My school has a clearly conservative Christian philosophy that speaks loudly through its actions. For example, the administration punished a student last year because he wrote negatively about the school's math program on his personal Web page outside of school. In another decision the school wouldn't allow two girls to attend a dance together. The school board has even considered banning the color black! So when I decided to start the Atheist Club, to counteract some of the fundamentalism in my school and give a place for curious students and atheists alike to talk, I knew that there would be some difficulty.

As soon as I made my intentions to start an Atheist Club clear, all attempts on my behalf to talk to the vice principal in charge of clubs was blocked. The vice principal was curiously always out of his office, and when I left messages with the secretary he never responded. I set up a meeting with him personally, only to have it canceled hours before it was scheduled to occur. When I did finally confront him, he literally ran down the hall to avoid talking to me. At that instant I knew I would need more help. So I sent out several e-mails, one of them to Americans United for Separation of Church and State, detailing what had happened so far. Meanwhile, I continued to press the issue, but the vice principal refused to talk to me unless I agreed to change the name of the club from "Atheist Club" to "Alternative Religions Club." His refusal to give me a fair opportunity to form an Atheist Club was illegal, but there was nothing I could do. The only adult support I had in the school was also under fire from the administration because he was my "sponsor." And those few students who didn't hate the idea of the Atheist Club saw it as merely "attention getting," or "trouble making."

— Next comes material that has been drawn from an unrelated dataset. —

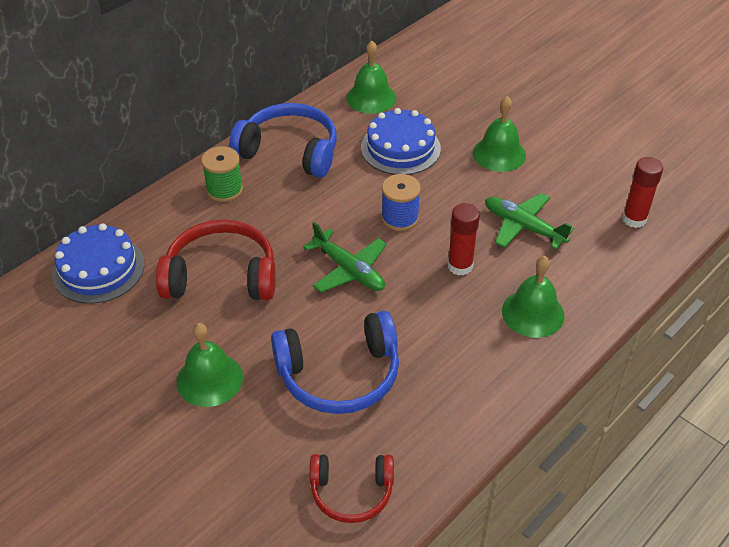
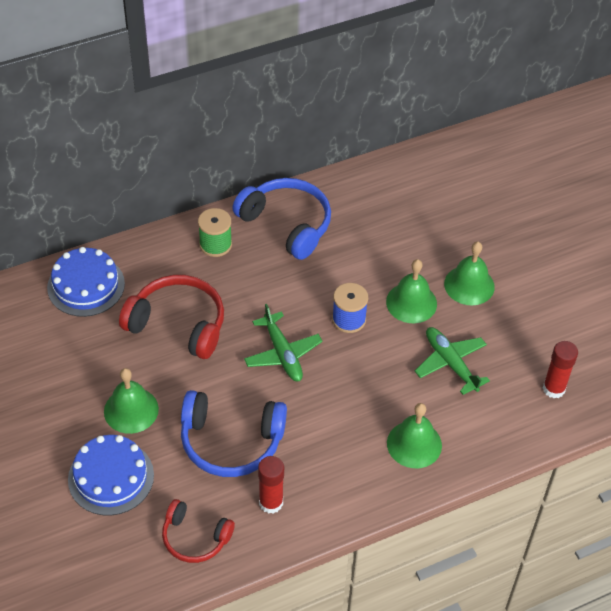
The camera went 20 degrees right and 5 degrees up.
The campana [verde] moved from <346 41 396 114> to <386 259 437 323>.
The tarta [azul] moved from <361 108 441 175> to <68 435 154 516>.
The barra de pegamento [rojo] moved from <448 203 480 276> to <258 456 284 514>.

Luckily, within a week I was contacted by Jenni Straus and later Ayesha Khan from Americans United. After discussing the situation, we decided the best course of action would be to send a letter to my school detailing my legal right to form the club. This letter was met with little response other than announcement of the school's new official position: I didn't have a faculty sponsor and therefore couldn't be allowed to form the club. This was true only because the teacher who was previously willing to sponsor the club was now unwilling due, I believe, to administrative pressure. A couple of weeks later we sent a second letter. This time the focus was on the fact that lacking faculty sponsorship is not a valid reason for rejection, an opinion that was backed by case law. This letter demanded that the school "facilitate the formation of the club within two weeks." Less than two weeks after my school received this letter I was called into the principal's office, where I was told that I was now allowed to have the club, that I could keep the name, and that I would be able to meet without a sponsor.

I don't think the fact that I had started an Atheist Club in the heart of an ultra-conservative school hit home for many people until I appeared on the front-page of the local paper. The community response was varied. I received the typical call from the concerned Christian who wanted to warn me about the devil. But I also received calls from two atheists who offered me encouragement and support. Reaction from students was, and still is, generally negative, Atheist Club signs are ripped down and vandalized with the typical "Burn in Hell" message. Although there was no official response to the Atheist Club from the administration, the president of the Bible Study received a letter from the superintendent thanking him for his defense of Christianity.


Over 40 students attended the first Atheist Club meeting, even with the peer pressure not to attend! That leads one to believe that maybe even in the heart of fundamentalism there will always be some people who are willing to think freely when given the chance.